Although the Supreme Court's decision in Yates will surely be widely viewed as a significant rebuke of the Justice Department's aggressive interpretation of Sarbanes-Oxley, companies and individuals should find little comfort in the decision when they are responding to federal investigations. The case addresses only one specific provision of Sarbanes-Oxley. There are many other federal statutes that criminalize activities intended to thwart government investigations, and responding to government investigations remains fraught with peril. Indeed, in Yates the Supreme Court expressly noted that Mr. Yates had conceded that the federal Criminal Code contains several other sections that the government could have used to prosecute him for tampering with evidence.

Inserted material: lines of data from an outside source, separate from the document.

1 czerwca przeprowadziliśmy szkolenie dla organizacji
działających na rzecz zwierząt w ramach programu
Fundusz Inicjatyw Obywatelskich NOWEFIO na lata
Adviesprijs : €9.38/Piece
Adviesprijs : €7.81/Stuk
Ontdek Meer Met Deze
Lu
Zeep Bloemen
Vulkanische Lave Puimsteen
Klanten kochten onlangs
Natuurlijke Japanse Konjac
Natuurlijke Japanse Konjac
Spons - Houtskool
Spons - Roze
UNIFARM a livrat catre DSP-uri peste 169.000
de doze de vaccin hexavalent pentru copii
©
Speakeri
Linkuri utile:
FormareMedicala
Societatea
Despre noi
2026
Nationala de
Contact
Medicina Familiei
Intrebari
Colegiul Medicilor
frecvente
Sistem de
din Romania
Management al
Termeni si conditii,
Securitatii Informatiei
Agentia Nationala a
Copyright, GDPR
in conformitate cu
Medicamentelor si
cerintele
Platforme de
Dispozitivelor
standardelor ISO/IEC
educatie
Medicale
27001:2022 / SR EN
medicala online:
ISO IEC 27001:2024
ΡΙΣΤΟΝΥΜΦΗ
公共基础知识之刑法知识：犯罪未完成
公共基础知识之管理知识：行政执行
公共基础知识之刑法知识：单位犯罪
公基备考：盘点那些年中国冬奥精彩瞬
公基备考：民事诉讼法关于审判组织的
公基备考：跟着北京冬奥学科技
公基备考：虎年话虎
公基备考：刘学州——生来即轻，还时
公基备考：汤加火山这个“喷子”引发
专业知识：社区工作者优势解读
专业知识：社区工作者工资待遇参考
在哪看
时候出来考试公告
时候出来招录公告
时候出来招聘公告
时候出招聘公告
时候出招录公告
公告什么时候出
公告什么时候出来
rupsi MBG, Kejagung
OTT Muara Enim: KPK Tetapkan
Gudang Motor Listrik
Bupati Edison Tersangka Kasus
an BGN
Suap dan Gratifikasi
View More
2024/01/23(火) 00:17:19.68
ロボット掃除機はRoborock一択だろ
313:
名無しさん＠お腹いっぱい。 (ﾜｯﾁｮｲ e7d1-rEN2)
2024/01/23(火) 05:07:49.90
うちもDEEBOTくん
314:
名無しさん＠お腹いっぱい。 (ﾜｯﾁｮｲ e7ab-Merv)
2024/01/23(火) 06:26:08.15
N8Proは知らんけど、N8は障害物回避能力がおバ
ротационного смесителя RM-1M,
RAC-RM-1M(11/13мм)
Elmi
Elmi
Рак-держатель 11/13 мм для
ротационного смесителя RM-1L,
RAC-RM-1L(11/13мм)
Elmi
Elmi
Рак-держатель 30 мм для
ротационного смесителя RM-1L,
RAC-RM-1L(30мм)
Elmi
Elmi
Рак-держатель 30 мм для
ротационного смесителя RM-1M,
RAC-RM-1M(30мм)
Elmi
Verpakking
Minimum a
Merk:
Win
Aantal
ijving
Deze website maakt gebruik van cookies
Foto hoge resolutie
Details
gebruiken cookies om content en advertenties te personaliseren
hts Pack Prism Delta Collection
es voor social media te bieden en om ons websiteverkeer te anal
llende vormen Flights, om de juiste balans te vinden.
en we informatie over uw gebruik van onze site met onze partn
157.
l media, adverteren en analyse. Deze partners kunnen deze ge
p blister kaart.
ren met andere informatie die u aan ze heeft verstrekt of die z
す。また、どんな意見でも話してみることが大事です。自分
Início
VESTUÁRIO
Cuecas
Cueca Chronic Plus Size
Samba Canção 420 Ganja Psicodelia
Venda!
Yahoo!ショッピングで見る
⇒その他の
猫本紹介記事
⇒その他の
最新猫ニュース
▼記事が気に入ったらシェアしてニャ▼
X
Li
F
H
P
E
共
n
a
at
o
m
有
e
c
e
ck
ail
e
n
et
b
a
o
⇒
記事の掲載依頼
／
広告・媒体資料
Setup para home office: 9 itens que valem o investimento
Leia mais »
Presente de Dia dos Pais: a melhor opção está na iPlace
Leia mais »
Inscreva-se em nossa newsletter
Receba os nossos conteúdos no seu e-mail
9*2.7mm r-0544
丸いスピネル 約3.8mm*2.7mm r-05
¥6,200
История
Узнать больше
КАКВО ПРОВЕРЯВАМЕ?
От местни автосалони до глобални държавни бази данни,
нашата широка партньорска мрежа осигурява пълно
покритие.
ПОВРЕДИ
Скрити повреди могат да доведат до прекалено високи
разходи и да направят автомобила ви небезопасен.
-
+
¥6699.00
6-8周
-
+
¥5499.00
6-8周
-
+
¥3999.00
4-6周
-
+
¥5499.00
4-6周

In addition, while the case has garnered much attention because of the application of Sarbanes-Oxley to a set of facts very far afield from financial and accounting fraud, the Supreme Court did not limit § 1519 to that context. Justice Ginsburg's plurality opinion notes that the government's interpretation "would cut § 1519 loose from its financial-fraud mooring" and that the Court was mindful that in Sarbanes-Oxley Congress "trained its attention on corporate and accounting deception and cover-ups." But the Court did not end up limiting § 1519 to "financial fraud" or "corporate and accounting deception and cover-ups." Instead, the Court limited the definition of "tangible object" to objects that are used to record or preserve information. Indeed, the dissent in Yates v. U.S. highlights the fact that § 1519 will still apply well beyond the context of financial or accounting fraud. For example, as Justice Kagan pointed out, § 1519 could apply to a fisherman who shreds his vessel's catch log rather than dumping fish overboard. Thus, while the Supreme Court's decision is a victory for Mr. Yates and ostensibly a defeat for the Department of Justice, the legal risks for corporations and individuals who respond to government investigations will remain as fierce as ever.